[Opening GIVEN RECORDS section]

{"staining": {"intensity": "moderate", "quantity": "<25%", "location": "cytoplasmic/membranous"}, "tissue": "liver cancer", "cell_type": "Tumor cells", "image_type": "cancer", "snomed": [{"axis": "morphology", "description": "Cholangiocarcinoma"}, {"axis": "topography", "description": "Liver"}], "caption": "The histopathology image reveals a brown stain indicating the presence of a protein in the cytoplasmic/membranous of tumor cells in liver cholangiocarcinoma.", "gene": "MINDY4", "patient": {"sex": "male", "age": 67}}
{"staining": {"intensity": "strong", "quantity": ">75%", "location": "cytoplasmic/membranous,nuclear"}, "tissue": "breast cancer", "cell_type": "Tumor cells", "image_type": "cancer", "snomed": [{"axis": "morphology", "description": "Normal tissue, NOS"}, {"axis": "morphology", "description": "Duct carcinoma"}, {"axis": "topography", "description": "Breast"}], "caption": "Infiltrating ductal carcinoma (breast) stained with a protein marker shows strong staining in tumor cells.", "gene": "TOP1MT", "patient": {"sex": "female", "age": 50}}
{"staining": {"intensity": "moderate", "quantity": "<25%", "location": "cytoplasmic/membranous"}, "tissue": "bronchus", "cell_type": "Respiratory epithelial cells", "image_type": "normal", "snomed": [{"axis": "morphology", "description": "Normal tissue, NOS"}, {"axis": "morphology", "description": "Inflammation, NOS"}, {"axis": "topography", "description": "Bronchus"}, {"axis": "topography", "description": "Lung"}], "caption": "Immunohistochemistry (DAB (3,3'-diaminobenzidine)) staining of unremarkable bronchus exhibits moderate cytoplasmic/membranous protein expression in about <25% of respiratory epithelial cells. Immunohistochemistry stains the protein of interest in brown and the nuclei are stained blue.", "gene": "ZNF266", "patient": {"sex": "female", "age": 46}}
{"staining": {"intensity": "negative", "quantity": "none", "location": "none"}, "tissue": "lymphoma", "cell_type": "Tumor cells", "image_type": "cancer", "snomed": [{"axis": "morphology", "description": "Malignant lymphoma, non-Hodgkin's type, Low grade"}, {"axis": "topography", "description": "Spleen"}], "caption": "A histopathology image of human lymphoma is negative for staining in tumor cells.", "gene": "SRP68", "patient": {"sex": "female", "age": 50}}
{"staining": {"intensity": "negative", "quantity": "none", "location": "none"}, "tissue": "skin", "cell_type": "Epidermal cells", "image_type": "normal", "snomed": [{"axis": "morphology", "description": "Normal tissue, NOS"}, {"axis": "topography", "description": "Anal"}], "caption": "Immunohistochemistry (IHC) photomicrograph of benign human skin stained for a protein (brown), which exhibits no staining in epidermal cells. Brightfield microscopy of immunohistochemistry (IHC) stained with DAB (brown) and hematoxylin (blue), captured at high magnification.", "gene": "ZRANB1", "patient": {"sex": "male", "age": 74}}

[Closing GIVEN RECORDS section]

TASK INSTRUCTIONS | Please reproduce each line above exactly as written.

TASK RESULT |
{"staining": {"intensity": "moderate", "quantity": "<25%", "location": "cytoplasmic/membranous"}, "tissue": "liver cancer", "cell_type": "Tumor cells", "image_type": "cancer", "snomed": [{"axis": "morphology", "description": "Cholangiocarcinoma"}, {"axis": "topography", "description": "Liver"}], "caption": "The histopathology image reveals a brown stain indicating the presence of a protein in the cytoplasmic/membranous of tumor cells in liver cholangiocarcinoma.", "gene": "MINDY4", "patient": {"sex": "male", "age": 67}}
{"staining": {"intensity": "strong", "quantity": ">75%", "location": "cytoplasmic/membranous,nuclear"}, "tissue": "breast cancer", "cell_type": "Tumor cells", "image_type": "cancer", "snomed": [{"axis": "morphology", "description": "Normal tissue, NOS"}, {"axis": "morphology", "description": "Duct carcinoma"}, {"axis": "topography", "description": "Breast"}], "caption": "Infiltrating ductal carcinoma (breast) stained with a protein marker shows strong staining in tumor cells.", "gene": "TOP1MT", "patient": {"sex": "female", "age": 50}}
{"staining": {"intensity": "moderate", "quantity": "<25%", "location": "cytoplasmic/membranous"}, "tissue": "bronchus", "cell_type": "Respiratory epithelial cells", "image_type": "normal", "snomed": [{"axis": "morphology", "description": "Normal tissue, NOS"}, {"axis": "morphology", "description": "Inflammation, NOS"}, {"axis": "topography", "description": "Bronchus"}, {"axis": "topography", "description": "Lung"}], "caption": "Immunohistochemistry (DAB (3,3'-diaminobenzidine)) staining of unremarkable bronchus exhibits moderate cytoplasmic/membranous protein expression in about <25% of respiratory epithelial cells. Immunohistochemistry stains the protein of interest in brown and the nuclei are stained blue.", "gene": "ZNF266", "patient": {"sex": "female", "age": 46}}
{"staining": {"intensity": "negative", "quantity": "none", "location": "none"}, "tissue": "lymphoma", "cell_type": "Tumor cells", "image_type": "cancer", "snomed": [{"axis": "morphology", "description": "Malignant lymphoma, non-Hodgkin's type, Low grade"}, {"axis": "topography", "description": "Spleen"}], "caption": "A histopathology image of human lymphoma is negative for staining in tumor cells.", "gene": "SRP68", "patient": {"sex": "female", "age": 50}}
{"staining": {"intensity": "negative", "quantity": "none", "location": "none"}, "tissue": "skin", "cell_type": "Epidermal cells", "image_type": "normal", "snomed": [{"axis": "morphology", "description": "Normal tissue, NOS"}, {"axis": "topography", "description": "Anal"}], "caption": "Immunohistochemistry (IHC) photomicrograph of benign human skin stained for a protein (brown), which exhibits no staining in epidermal cells. Brightfield microscopy of immunohistochemistry (IHC) stained with DAB (brown) and hematoxylin (blue), captured at high magnification.", "gene": "ZRANB1", "patient": {"sex": "male", "age": 74}}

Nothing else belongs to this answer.